Use cases for capacity saving

The results of enabling the capacity saving functions of deduplication and compression depend on the properties and access patterns of the stored data. In addition, when capacity saving is enabled, some storage behaviors are different from conventional behaviors because of the increase in load of storage controller processing caused by data scanning and garbage collection by data update. Before implementing capacity saving, you need to confirm whether it should be applied to your specific storage environment.

The following table lists several storage use cases and describes the application of capacity saving to each use case.

Use case

Application

Description

Office

Deduplication and compression

Because there are many identical file copies, deduplication is effective.

VDI

Deduplication and compression

Deduplication is very effective because of OS area cloning.

Database (TPC-H)

Compression

Deduplication is not effective because the database has unique information for each block.

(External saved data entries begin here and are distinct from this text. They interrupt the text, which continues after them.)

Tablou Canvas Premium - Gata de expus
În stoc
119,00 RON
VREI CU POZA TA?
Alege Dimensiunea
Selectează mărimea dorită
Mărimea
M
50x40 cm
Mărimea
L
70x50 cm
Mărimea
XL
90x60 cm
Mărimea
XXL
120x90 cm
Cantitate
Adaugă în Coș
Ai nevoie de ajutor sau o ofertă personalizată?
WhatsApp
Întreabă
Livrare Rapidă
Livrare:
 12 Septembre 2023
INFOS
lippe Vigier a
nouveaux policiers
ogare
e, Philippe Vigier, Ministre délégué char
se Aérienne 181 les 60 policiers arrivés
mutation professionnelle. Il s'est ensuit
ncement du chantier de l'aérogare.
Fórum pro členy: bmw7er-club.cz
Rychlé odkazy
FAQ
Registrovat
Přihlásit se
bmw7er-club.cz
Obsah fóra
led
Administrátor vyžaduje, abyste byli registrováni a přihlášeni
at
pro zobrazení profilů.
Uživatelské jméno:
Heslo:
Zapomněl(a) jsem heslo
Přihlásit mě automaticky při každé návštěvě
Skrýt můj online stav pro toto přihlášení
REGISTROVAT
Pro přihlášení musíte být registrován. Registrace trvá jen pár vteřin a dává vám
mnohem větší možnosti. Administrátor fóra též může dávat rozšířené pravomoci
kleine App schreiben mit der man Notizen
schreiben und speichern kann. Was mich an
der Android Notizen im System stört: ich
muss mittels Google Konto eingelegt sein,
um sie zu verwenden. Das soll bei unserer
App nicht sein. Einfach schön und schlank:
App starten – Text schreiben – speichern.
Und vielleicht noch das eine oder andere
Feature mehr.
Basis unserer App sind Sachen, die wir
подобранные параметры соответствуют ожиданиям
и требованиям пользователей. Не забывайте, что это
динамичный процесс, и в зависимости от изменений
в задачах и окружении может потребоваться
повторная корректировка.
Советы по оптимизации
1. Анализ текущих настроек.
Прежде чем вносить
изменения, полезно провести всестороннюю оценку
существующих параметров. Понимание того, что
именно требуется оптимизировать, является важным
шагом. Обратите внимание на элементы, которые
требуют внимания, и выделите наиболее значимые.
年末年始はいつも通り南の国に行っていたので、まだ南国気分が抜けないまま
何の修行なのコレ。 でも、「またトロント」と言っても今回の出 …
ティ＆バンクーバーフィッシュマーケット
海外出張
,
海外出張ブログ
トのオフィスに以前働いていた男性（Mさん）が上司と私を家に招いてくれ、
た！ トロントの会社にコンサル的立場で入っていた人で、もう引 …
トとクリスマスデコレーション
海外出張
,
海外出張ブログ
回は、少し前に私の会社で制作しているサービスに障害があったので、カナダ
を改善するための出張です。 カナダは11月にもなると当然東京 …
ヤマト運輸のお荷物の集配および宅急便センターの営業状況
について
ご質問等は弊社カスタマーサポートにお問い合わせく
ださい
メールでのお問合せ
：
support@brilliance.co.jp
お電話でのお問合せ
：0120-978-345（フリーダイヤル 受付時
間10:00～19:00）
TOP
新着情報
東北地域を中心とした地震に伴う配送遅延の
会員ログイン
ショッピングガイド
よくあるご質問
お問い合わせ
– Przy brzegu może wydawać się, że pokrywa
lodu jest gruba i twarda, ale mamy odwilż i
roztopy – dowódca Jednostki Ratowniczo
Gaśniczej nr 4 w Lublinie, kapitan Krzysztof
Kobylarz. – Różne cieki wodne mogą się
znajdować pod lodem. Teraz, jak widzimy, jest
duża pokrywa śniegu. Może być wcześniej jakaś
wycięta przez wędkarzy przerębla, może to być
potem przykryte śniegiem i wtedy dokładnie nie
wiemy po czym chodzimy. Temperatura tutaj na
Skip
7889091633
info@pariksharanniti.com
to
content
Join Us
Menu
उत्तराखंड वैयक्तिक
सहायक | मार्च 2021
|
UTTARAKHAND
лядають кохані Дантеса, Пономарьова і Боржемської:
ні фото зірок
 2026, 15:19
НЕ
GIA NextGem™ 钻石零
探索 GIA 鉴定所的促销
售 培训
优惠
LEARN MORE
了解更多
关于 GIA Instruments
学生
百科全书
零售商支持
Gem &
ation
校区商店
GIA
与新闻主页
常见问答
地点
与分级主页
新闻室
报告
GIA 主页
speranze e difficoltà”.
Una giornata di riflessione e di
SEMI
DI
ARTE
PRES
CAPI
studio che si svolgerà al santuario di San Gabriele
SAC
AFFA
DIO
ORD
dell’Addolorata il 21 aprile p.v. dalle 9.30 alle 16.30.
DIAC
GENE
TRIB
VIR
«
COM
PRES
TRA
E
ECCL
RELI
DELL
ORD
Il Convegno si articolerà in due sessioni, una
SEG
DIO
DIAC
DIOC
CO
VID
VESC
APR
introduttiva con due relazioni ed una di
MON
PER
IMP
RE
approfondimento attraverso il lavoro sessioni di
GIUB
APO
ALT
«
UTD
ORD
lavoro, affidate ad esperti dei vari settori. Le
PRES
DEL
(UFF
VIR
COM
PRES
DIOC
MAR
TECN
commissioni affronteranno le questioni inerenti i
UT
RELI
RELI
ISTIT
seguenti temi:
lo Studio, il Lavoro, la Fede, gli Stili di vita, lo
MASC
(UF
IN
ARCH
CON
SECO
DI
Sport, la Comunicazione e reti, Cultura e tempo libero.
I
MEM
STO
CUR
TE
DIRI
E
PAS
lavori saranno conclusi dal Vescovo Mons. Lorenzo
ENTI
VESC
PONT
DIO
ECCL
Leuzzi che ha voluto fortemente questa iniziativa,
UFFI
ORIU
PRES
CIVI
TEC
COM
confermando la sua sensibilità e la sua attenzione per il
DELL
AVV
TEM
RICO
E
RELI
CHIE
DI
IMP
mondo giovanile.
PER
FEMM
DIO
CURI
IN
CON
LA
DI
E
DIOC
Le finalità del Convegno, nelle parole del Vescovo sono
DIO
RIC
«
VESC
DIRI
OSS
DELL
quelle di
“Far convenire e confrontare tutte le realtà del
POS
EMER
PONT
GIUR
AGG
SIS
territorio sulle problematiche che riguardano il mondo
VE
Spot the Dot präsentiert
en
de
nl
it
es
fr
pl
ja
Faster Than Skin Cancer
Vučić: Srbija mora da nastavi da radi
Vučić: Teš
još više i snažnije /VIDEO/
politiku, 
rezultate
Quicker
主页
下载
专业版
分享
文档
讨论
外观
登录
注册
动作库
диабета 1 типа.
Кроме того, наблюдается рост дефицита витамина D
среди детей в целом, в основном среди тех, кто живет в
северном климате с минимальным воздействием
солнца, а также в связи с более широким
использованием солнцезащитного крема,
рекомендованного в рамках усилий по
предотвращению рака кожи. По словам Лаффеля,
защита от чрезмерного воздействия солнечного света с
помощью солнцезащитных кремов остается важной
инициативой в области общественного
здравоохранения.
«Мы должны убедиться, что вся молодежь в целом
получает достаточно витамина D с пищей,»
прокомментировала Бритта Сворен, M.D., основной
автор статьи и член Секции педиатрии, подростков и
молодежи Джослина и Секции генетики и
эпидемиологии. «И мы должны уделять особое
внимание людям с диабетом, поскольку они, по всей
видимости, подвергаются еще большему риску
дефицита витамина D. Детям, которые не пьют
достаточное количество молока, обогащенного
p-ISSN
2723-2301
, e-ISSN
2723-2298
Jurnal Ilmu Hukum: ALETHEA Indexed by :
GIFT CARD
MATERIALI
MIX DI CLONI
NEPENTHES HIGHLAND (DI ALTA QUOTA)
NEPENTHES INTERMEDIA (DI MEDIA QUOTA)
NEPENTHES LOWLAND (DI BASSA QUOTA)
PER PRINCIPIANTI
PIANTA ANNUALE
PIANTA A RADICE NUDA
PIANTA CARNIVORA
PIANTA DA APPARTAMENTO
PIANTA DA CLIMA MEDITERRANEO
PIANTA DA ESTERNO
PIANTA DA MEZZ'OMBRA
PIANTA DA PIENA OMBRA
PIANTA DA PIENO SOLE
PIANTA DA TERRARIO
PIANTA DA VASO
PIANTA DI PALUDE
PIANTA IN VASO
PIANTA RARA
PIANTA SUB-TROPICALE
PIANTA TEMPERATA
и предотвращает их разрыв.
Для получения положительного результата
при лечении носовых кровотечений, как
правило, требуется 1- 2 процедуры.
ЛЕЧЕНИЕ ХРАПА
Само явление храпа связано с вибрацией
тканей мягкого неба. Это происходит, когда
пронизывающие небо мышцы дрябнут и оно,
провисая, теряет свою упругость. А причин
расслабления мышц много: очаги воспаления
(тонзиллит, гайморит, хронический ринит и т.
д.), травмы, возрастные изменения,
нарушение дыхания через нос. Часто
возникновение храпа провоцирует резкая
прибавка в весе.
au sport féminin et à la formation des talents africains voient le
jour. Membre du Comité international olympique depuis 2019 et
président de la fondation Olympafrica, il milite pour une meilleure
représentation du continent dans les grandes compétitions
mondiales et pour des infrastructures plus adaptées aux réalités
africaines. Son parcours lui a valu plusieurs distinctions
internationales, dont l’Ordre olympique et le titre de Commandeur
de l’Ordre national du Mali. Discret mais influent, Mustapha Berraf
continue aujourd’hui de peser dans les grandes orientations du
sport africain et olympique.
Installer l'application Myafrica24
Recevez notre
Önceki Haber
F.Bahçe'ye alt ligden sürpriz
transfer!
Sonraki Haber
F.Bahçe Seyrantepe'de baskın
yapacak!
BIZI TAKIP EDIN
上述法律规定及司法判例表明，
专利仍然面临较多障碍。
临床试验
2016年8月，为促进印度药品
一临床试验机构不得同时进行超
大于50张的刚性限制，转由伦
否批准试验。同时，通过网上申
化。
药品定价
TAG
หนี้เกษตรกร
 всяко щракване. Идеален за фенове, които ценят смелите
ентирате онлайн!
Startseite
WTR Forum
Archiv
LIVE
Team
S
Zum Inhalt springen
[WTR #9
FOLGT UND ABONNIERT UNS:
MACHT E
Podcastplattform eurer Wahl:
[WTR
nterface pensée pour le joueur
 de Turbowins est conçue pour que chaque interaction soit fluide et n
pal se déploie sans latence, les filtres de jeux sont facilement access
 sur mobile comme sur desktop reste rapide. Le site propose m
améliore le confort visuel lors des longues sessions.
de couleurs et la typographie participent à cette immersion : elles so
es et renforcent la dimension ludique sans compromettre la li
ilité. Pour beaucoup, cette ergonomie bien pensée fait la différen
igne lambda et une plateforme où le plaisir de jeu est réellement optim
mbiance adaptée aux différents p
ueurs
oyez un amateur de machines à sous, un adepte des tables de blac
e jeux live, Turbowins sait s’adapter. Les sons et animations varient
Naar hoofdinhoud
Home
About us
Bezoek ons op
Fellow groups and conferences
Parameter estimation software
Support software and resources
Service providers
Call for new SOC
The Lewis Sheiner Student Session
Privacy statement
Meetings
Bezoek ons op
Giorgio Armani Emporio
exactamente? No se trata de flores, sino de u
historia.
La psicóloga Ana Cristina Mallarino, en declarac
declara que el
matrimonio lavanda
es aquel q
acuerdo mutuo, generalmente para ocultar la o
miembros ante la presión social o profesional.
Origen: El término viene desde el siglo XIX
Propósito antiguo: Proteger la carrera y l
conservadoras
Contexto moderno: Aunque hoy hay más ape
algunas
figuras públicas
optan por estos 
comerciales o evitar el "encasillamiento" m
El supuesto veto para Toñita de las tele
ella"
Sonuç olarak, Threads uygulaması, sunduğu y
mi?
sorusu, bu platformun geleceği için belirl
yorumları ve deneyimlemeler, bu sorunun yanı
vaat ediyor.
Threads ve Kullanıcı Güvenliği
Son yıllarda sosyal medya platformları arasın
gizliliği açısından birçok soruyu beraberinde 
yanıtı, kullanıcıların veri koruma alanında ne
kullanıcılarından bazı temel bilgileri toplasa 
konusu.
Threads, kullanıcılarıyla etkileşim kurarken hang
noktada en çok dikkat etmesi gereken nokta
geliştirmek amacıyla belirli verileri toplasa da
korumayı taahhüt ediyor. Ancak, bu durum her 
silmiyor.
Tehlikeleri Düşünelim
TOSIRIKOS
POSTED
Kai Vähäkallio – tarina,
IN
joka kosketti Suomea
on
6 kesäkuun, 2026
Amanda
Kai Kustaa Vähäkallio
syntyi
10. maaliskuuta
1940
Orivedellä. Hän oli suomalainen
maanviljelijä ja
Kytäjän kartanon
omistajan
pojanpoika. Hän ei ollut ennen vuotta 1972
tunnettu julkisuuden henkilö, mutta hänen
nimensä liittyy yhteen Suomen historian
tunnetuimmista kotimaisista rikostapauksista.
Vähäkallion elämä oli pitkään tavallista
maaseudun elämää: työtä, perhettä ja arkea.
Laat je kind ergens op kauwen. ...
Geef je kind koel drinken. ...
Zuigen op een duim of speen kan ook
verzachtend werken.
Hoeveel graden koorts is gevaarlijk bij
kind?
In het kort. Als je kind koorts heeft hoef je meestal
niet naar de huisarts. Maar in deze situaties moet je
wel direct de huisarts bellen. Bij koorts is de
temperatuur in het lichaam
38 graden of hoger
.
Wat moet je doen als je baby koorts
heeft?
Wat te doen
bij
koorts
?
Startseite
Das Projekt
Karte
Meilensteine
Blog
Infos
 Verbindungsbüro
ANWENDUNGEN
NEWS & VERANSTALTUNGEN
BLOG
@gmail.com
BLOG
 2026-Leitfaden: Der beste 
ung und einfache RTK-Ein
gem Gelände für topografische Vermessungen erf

For a database that has many data updates, garbage data is increased, so it is not suitable.

Database (TPC-C)

Compression

Image/video

Not suitable

Compressed by application

Backup/archive

Deduplication and compression

Deduplication is effective between backups.

Caution
  • I/O performance to data with compression and deduplication is degraded. Verify the performance before using the capacity saving function.
  • Because 10% is used for metadata and garbage data, capacity saving should be applied only when the result is expected to be 20% or higher.
  • Even in the same use case, you need to consider having a temporary area that is required when data is created before an operation starts and a temporary area that is used for data update after an operation starts.
  • In deduplication and compression, processing is performed per 8 KB. Therefore, if the block size of the file system is an integral multiple of 8 KB, capacity saving is likely to be effective.
  • If update write continues by exceeding the capability of garbage collection, Cache Write Pending is increased because of increase in the used pool capacity and waiting for a free capacity, and the system might be affected. Therefore you should not apply the capacity saving function to operations that continuously cause update write.